| Work order |
List every line in the records below that contains the string "Unauthenticated".

Source data:
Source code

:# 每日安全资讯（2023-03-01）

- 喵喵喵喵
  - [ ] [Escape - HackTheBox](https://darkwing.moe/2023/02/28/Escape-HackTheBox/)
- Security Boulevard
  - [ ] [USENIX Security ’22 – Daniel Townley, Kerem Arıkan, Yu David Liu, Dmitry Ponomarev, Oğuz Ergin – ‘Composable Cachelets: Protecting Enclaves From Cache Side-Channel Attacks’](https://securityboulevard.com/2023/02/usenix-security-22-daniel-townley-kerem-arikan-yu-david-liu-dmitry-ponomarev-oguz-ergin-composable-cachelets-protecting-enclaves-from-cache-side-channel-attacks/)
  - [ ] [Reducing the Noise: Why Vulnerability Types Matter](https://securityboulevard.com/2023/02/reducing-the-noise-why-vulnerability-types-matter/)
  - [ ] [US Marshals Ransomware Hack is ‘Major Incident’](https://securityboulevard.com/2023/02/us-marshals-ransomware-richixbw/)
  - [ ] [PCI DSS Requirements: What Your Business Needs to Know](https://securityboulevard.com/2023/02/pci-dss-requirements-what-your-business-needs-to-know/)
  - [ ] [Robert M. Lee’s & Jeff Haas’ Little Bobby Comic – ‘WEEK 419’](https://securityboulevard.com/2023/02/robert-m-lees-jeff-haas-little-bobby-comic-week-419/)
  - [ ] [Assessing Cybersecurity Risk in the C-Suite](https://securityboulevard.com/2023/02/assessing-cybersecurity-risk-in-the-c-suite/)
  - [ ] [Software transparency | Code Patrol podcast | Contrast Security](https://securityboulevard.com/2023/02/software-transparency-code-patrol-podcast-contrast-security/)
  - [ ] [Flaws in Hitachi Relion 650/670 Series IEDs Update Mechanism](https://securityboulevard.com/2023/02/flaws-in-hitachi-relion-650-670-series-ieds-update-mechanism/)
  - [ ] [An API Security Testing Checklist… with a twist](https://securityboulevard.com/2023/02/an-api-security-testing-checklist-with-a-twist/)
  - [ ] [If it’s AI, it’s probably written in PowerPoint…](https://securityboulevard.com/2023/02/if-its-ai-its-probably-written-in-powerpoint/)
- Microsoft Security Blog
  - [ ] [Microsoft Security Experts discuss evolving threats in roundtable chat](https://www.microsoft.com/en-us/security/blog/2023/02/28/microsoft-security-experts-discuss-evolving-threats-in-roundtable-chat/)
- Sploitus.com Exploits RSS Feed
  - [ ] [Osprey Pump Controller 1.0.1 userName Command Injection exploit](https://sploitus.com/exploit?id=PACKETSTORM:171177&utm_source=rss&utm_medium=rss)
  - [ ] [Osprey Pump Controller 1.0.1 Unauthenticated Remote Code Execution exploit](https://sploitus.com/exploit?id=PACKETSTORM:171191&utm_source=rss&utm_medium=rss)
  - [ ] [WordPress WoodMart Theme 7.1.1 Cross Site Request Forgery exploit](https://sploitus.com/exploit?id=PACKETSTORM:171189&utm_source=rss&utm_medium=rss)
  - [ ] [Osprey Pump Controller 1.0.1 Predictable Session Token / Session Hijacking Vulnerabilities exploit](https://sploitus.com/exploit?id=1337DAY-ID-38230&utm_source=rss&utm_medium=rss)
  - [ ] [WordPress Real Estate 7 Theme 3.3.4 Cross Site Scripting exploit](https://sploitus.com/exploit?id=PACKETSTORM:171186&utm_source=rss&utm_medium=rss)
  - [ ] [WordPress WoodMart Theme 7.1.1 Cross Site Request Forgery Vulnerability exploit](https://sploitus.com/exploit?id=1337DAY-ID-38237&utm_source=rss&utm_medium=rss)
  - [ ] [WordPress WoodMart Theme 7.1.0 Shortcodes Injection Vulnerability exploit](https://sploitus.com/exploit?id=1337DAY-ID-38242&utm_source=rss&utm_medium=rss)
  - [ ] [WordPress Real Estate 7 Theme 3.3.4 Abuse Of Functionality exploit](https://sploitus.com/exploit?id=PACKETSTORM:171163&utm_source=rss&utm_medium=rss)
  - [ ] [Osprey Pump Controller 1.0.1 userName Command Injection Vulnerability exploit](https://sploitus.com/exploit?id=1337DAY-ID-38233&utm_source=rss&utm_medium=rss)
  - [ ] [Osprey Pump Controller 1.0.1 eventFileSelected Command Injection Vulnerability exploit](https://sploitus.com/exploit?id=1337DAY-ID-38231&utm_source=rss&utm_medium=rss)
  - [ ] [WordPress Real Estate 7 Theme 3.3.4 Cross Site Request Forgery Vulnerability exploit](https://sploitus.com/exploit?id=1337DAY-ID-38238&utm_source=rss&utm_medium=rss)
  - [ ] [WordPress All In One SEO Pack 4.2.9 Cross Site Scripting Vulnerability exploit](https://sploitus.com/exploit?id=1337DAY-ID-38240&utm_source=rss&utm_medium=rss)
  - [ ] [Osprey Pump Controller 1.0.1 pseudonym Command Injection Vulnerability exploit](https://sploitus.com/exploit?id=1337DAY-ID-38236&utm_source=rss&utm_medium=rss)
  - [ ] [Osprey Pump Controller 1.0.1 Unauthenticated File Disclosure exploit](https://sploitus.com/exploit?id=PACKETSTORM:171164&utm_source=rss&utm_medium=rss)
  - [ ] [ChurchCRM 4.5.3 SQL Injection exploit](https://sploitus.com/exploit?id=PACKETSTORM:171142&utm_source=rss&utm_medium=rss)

| Result |
  - [ ] [Osprey Pump Controller 1.0.1 Unauthenticated Remote Code Execution exploit](https://sploitus.com/exploit?id=PACKETSTORM:171191&utm_source=rss&utm_medium=rss)
  - [ ] [Osprey Pump Controller 1.0.1 Unauthenticated File Disclosure exploit](https://sploitus.com/exploit?id=PACKETSTORM:171164&utm_source=rss&utm_medium=rss)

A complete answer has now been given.